Bud: Oh no. Here he goes again.
[Audience laughs]
Kelly: Tom, you're making a scene.
Bud: And Kyle is making #2.
Tom: Oh, Kyle!
Kyle: Giggle.
[Audience laughs and applauds. End of Scene Two]

[Scene Three: Tom is at home sitting on the couch with Bud and Kyle. Katie storms in with a magazine in her hand]
Katie: Tom! Have you seen this week's In Touch?
Tom: Nope. I don't believe in magazines. I think they're false and not real. I've done research and I know enough to know that magazines are fake.
Katie: Tom! It says that you're an alcoholic. It has pictures of you walking around a supermarket with a bottle of beer in your pocket and a baby with a dirty diaper.
Bud: Uh oh, Tommy. Looks like we're in trouble.

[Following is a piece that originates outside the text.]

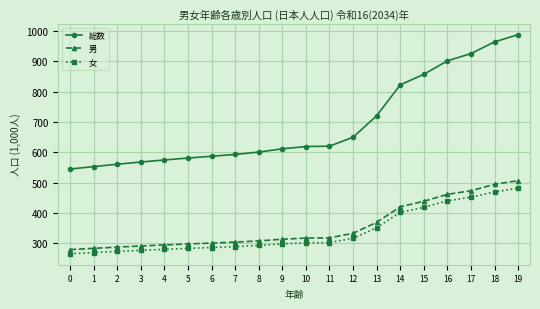

At which category is the sum across all series the highest?

19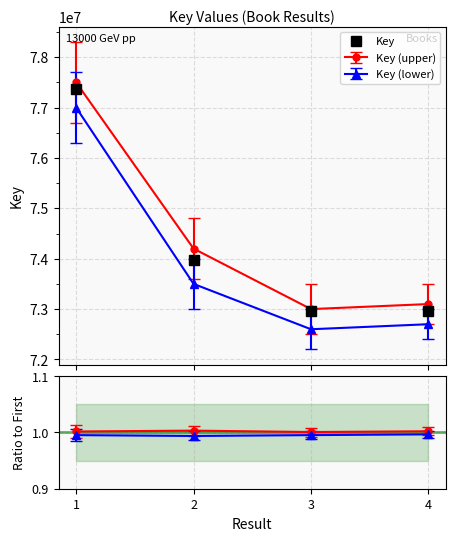

What is the ratio of the value at 3 to the value at 2?

1.0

Tom: Yikes. Kyle get on the phone and do some damage control here. Explain to the press that you're my assistant and that Bud is my best friend.
Kyle: Giggle.
Katie: You are talking to a two-year-old baby and a bottle of Budweiser.
Tom: I know that, Katie. But please, don't reduce them to just that. I would be nowhere without them. You know that. Now apologize to Kyle and Bud.
Katie: Ugh!
[Audience laughs]
Tom: Now. Where were we? Kyle, are you on the phone? I don't see you on the phone yet.

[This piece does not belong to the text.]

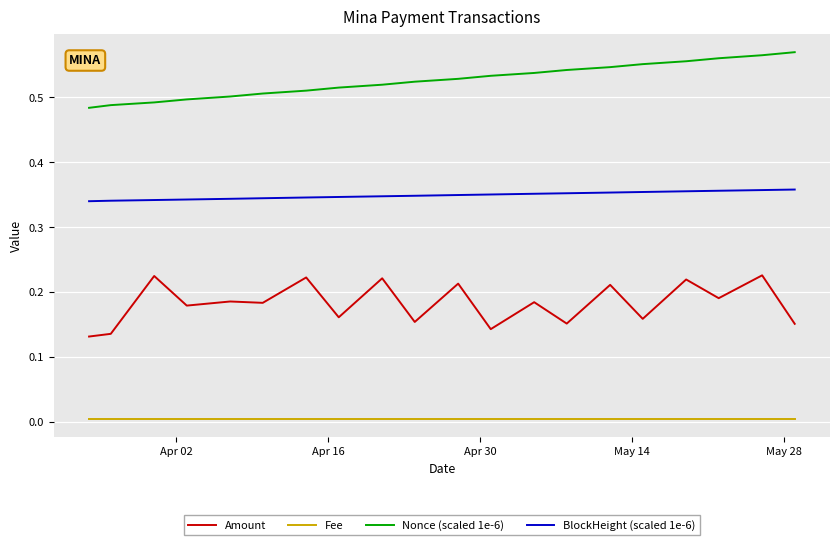

Which series has the largest total across all categories?

Nonce (scaled 1e-6)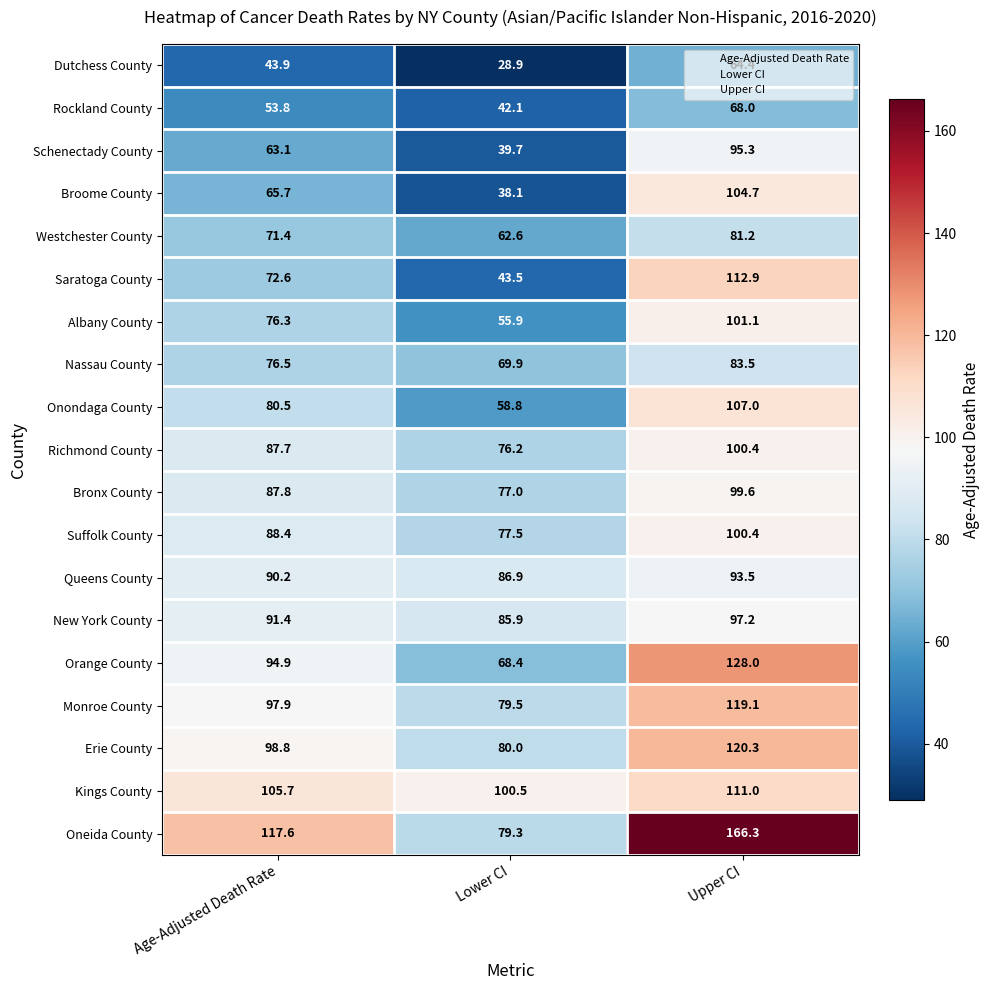

Which category has the lowest value across all series?

Lower CI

[Kyle picks up a toy phone]
Kyle: Giggle.
Tom: Kyle, this isn't the time to talk to Elmo. We don't have time for conversations to Elmo. Call Elmo back and get on the phone with People or Us Weekly. Explain the situation.
Bud: Maybe I should call? After all, I am your best friend.
Tom: True. Bud, I trust you with my life but this is Kyle's job. I hired him for stuff like this. I can't give you this responsibility because that wouldn't be fair to Kyle.
Katie: I don't care what this engagement does for my career. This is absolutely insane.
[Phone rings]
Tom: Hello? Oh, hey John.
[Tom turns to Bud and whispers] It's Travolta.
Bud: Tell him I say "hi."
Tom: Bud says hi.
[Tom turns to Bud] John says "hi" back.
Katie: John knows Bud?
Tom: Duh. Of course.
Kyle: Giggle.
Tom: One second, John. Kyle, are you still on the phone with Elmo? What did I say?
Kyle: Giggle.
Bud: Kyle is making on your carpet.
Tom: Oh no. John, can I call you back? Yeah. Thanks. Yes, I did see In Touch. Well, what can I do? They don't understand that we have aliens living inside our bodies. They don't get us. Yes, I will stay strong and we'll get through this just like you got through Battlefield Earth....will do. Take care. Yup. Talk later.
Bud: Wow. What a day. I bet Brooke Shields never has days like this.
Kyle: Brooke!
Tom: Awww, isn't that cute? He's on the phone now with Brooke Shields.